Stored dataset items:
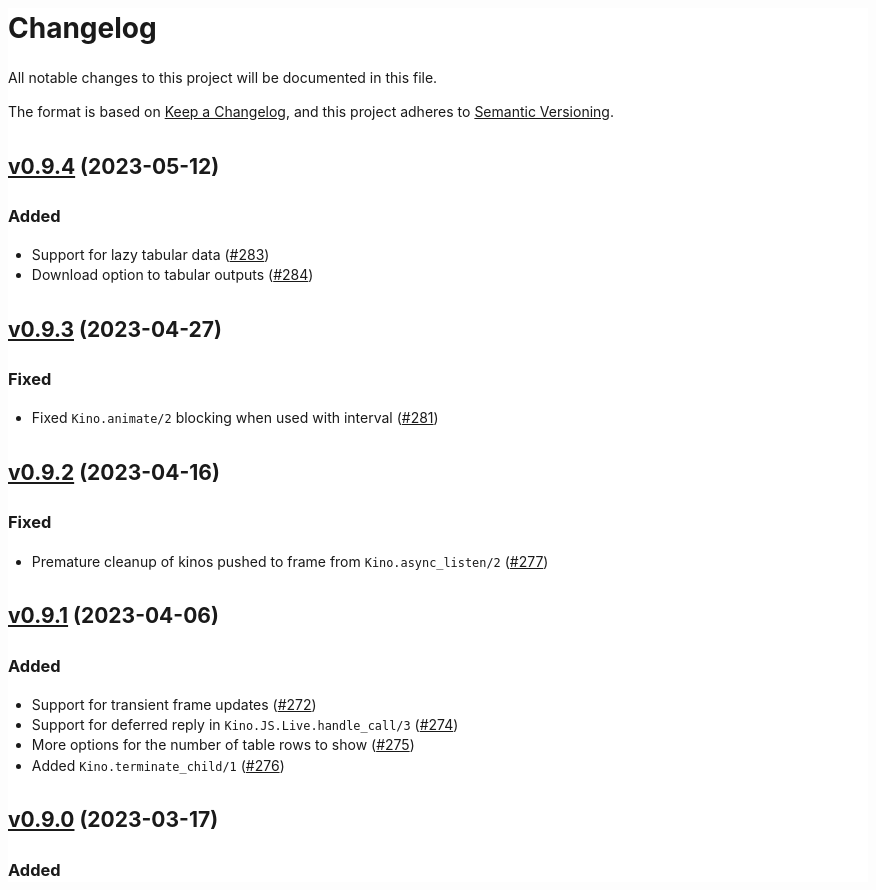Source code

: # Changelog

All notable changes to this project will be documented in this file.

The format is based on [Keep a Changelog](https://keepachangelog.com/en/1.0.0/),
and this project adheres to [Semantic Versioning](https://semver.org/spec/v2.0.0.html).

## [v0.9.4](https://github.com/livebook-dev/kino/tree/v0.9.4) (2023-05-12)

### Added

* Support for lazy tabular data ([#283](https://github.com/livebook-dev/kino/pull/283))
* Download option to tabular outputs ([#284](https://github.com/livebook-dev/kino/pull/284))

## [v0.9.3](https://github.com/livebook-dev/kino/tree/v0.9.3) (2023-04-27)

### Fixed

* Fixed `Kino.animate/2` blocking when used with interval ([#281](https://github.com/livebook-dev/kino/pull/281))

## [v0.9.2](https://github.com/livebook-dev/kino/tree/v0.9.2) (2023-04-16)

### Fixed

* Premature cleanup of kinos pushed to frame from `Kino.async_listen/2` ([#277](https://github.com/livebook-dev/kino/pull/277))

## [v0.9.1](https://github.com/livebook-dev/kino/tree/v0.9.1) (2023-04-06)

### Added

* Support for transient frame updates ([#272](https://github.com/livebook-dev/kino/pull/272))
* Support for deferred reply in `Kino.JS.Live.handle_call/3` ([#274](https://github.com/livebook-dev/kino/pull/274))
* More options for the number of table rows to show ([#275](https://github.com/livebook-dev/kino/pull/275))
* Added `Kino.terminate_child/1` ([#276](https://github.com/livebook-dev/kino/pull/276))

## [v0.9.0](https://github.com/livebook-dev/kino/tree/v0.9.0) (2023-03-17)

### Added
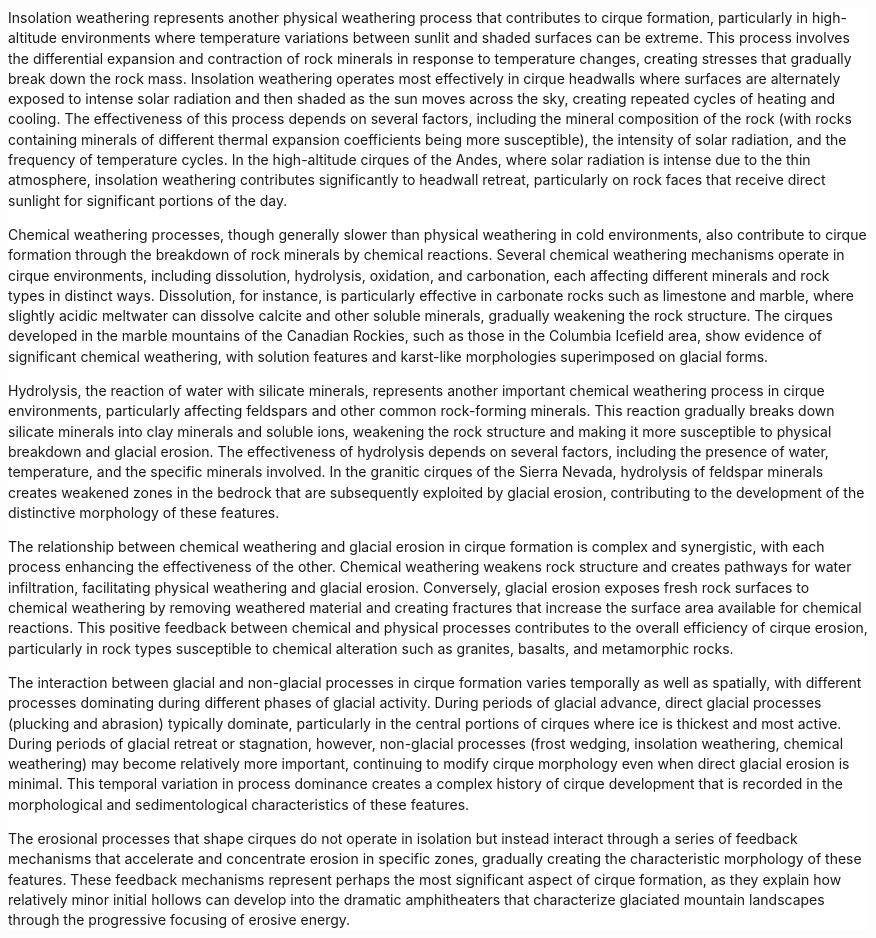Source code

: Insolation weathering represents another physical weathering process that contributes to cirque formation, particularly in high-altitude environments where temperature variations between sunlit and shaded surfaces can be extreme. This process involves the differential expansion and contraction of rock minerals in response to temperature changes, creating stresses that gradually break down the rock mass. Insolation weathering operates most effectively in cirque headwalls where surfaces are alternately exposed to intense solar radiation and then shaded as the sun moves across the sky, creating repeated cycles of heating and cooling. The effectiveness of this process depends on several factors, including the mineral composition of the rock (with rocks containing minerals of different thermal expansion coefficients being more susceptible), the intensity of solar radiation, and the frequency of temperature cycles. In the high-altitude cirques of the Andes, where solar radiation is intense due to the thin atmosphere, insolation weathering contributes significantly to headwall retreat, particularly on rock faces that receive direct sunlight for significant portions of the day.

Chemical weathering processes, though generally slower than physical weathering in cold environments, also contribute to cirque formation through the breakdown of rock minerals by chemical reactions. Several chemical weathering mechanisms operate in cirque environments, including dissolution, hydrolysis, oxidation, and carbonation, each affecting different minerals and rock types in distinct ways. Dissolution, for instance, is particularly effective in carbonate rocks such as limestone and marble, where slightly acidic meltwater can dissolve calcite and other soluble minerals, gradually weakening the rock structure. The cirques developed in the marble mountains of the Canadian Rockies, such as those in the Columbia Icefield area, show evidence of significant chemical weathering, with solution features and karst-like morphologies superimposed on glacial forms.

Hydrolysis, the reaction of water with silicate minerals, represents another important chemical weathering process in cirque environments, particularly affecting feldspars and other common rock-forming minerals. This reaction gradually breaks down silicate minerals into clay minerals and soluble ions, weakening the rock structure and making it more susceptible to physical breakdown and glacial erosion. The effectiveness of hydrolysis depends on several factors, including the presence of water, temperature, and the specific minerals involved. In the granitic cirques of the Sierra Nevada, hydrolysis of feldspar minerals creates weakened zones in the bedrock that are subsequently exploited by glacial erosion, contributing to the development of the distinctive morphology of these features.

The relationship between chemical weathering and glacial erosion in cirque formation is complex and synergistic, with each process enhancing the effectiveness of the other. Chemical weathering weakens rock structure and creates pathways for water infiltration, facilitating physical weathering and glacial erosion. Conversely, glacial erosion exposes fresh rock surfaces to chemical weathering by removing weathered material and creating fractures that increase the surface area available for chemical reactions. This positive feedback between chemical and physical processes contributes to the overall efficiency of cirque erosion, particularly in rock types susceptible to chemical alteration such as granites, basalts, and metamorphic rocks.

The interaction between glacial and non-glacial processes in cirque formation varies temporally as well as spatially, with different processes dominating during different phases of glacial activity. During periods of glacial advance, direct glacial processes (plucking and abrasion) typically dominate, particularly in the central portions of cirques where ice is thickest and most active. During periods of glacial retreat or stagnation, however, non-glacial processes (frost wedging, insolation weathering, chemical weathering) may become relatively more important, continuing to modify cirque morphology even when direct glacial erosion is minimal. This temporal variation in process dominance creates a complex history of cirque development that is recorded in the morphological and sedimentological characteristics of these features.

The erosional processes that shape cirques do not operate in isolation but instead interact through a series of feedback mechanisms that accelerate and concentrate erosion in specific zones, gradually creating the characteristic morphology of these features. These feedback mechanisms represent perhaps the most significant aspect of cirque formation, as they explain how relatively minor initial hollows can develop into the dramatic amphitheaters that characterize glaciated mountain landscapes through the progressive focusing of erosive energy.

## [Work request]
Reproduce each line from the records that contains the word "project".

## [Solved exercise]
All notable changes to this project will be documented in this file.
and this project adheres to [Semantic Versioning](https://semver.org/spec/v2.0.0.html).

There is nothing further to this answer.